Files
LogisicsApp_Client/docs/FINDINGS.md
Ali Almasabi 9b73badb73 docs: add full frontend code review findings
Multi-angle review of the entire client (services/hooks, pages/routing,
components/utils, core auth/proxy): 21 ranked findings (5 Critical,
4 High, 12 Medium) plus low/cleanup, with a summary table, per-finding
failure scenarios and fixes, and a suggested fix order.

Co-Authored-By: Claude Opus 4.8 <noreply@anthropic.com>
2001-01-01 00:00:00 +00:00

15 KiB
Raw Blame History

Code Review Findings — Client (Frontend)

Project: LogisicsApp_Client (Next.js 15 App Router + TypeScript) Reviewed: 2026-06-15 Scope: Entire repo (~90 source files) — multi-angle finder review (services/hooks, pages/routing, components/utils, core auth/proxy)

Confidence legend:

  • [Confirmed] — constructible directly from the code/config.
  • [Plausible] — realistic failure on a reachable path, but runtime-dependent.

Totals: 21 ranked findings + cleanup — 5 Critical, 4 High, 12 Medium, plus low/cleanup.

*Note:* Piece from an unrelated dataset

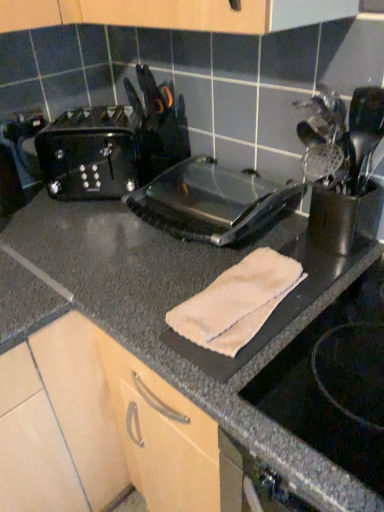
This screenshot has height=512, width=384. I want to click on vacant space situated on the left part of beige cotton towel at center, so click(142, 298).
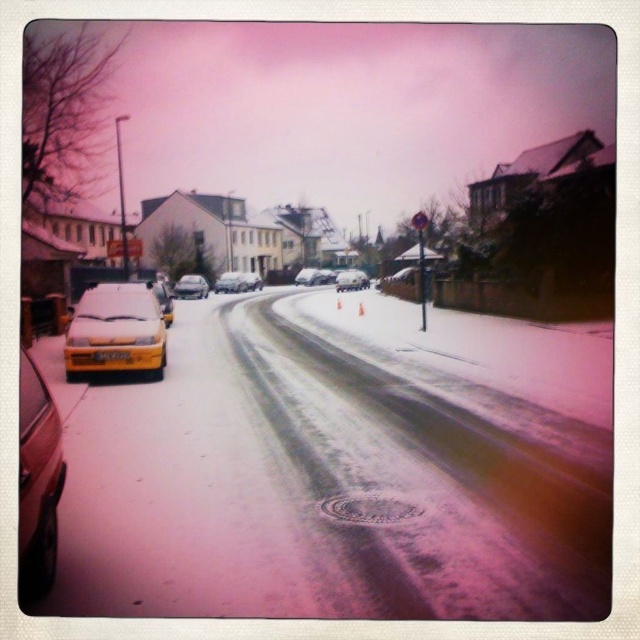
Can you confirm if yellow matte taxi at left is thinner than shiny silver sedan at center?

Note: no dangerouslySetInnerHTML / XSS sinks exist anywhere in the repo, and list renders are keyed — both good. The repo's AGENTS.md contains an instruction telling agents to "read node_modules/next/dist/docs/ before writing code"; it was not acted on for this read-only review and is itself worth scrutinizing.


Summary table

# Sev File Confidence Issue
1 🔴 Critical (missing) middleware.ts Confirmed No server-side route protection — whole dashboard tree reachable unauthenticated
2 🔴 Critical app/api/proxy/[...path]/route.ts + next.config.ts Confirmed Two conflicting proxy mechanisms (/api vs /api/v1)
3 🔴 Critical lib/api.ts Confirmed requestJson does not compile — duplicate token, junk p0, wrong call arity
4 🔴 Critical lib/auth.ts Confirmed Token in localStorage + non-HttpOnly, non-Secure cookie
5 🔴 Critical lib/auth.ts:57, app/login/page.tsx:26 Confirmed JWT logged to console on every login
6 🟠 High Components/Order/order.tsx Confirmed Broken imports — nonexistent hook + wrong type module
7 🟠 High Components/Client_Adress/clientAdress.tsx Confirmed Empty 0-byte component is rendered in the registration flow
8 🟠 High app/register/page.tsx Confirmed Register form creates no account (timeout + redirect)
9 🟠 High services/api.ts:54 Confirmed Empty response body cast to T → null deref in callers
10 🟡 Medium app/components/layout/Sidebar.tsx:39 Confirmed Permission fallback grants entire nav when permissions absent
11 🟡 Medium app/dashboard/page.tsx Confirmed Auth check runs after data fetch; flashes protected content
12 🟡 Medium Sidebar.tsx, Topbar.tsx Confirmed getStoredUser() in render body → hydration mismatch
13 🟡 Medium app/orders/page.tsx:87, app/cars/page.tsx:252, hooks/useOrder.ts Confirmed Pagination field mismatch — pager never appears
14 🟡 Medium hooks/useClients.ts, useDriver.ts, useUser.ts Confirmed No request cancellation → out-of-order responses + setState after unmount
15 🟡 Medium hooks/useClients.ts:92 (+ siblings) Confirmed List hooks swallow parsed API error message
16 🟡 Medium lib/formatters.ts:19 (+ utils/helperFun.ts:60) Confirmed fmtAmount crashes on null totalAmount
17 🟡 Medium Components/Driver/DriverFormModal.tsx Confirmed National ID edits silently dropped on submit
18 🟡 Medium services/order.service.ts Plausible Token omitted on all order calls
19 🟡 Medium app/api/proxy/[...path]/route.ts:8 Confirmed Blind header forwarding + attacker-controlled x-forwarded-host
20 🟡 Medium lib/api.ts Confirmed Retries non-idempotent requests, including 4xx
21 🟡 Medium hooks/useClients.ts:72 (+ siblings) Confirmed Toast setTimeout never cleared

🔴 Critical

1. No middleware.ts → zero server-side route protection [Confirmed]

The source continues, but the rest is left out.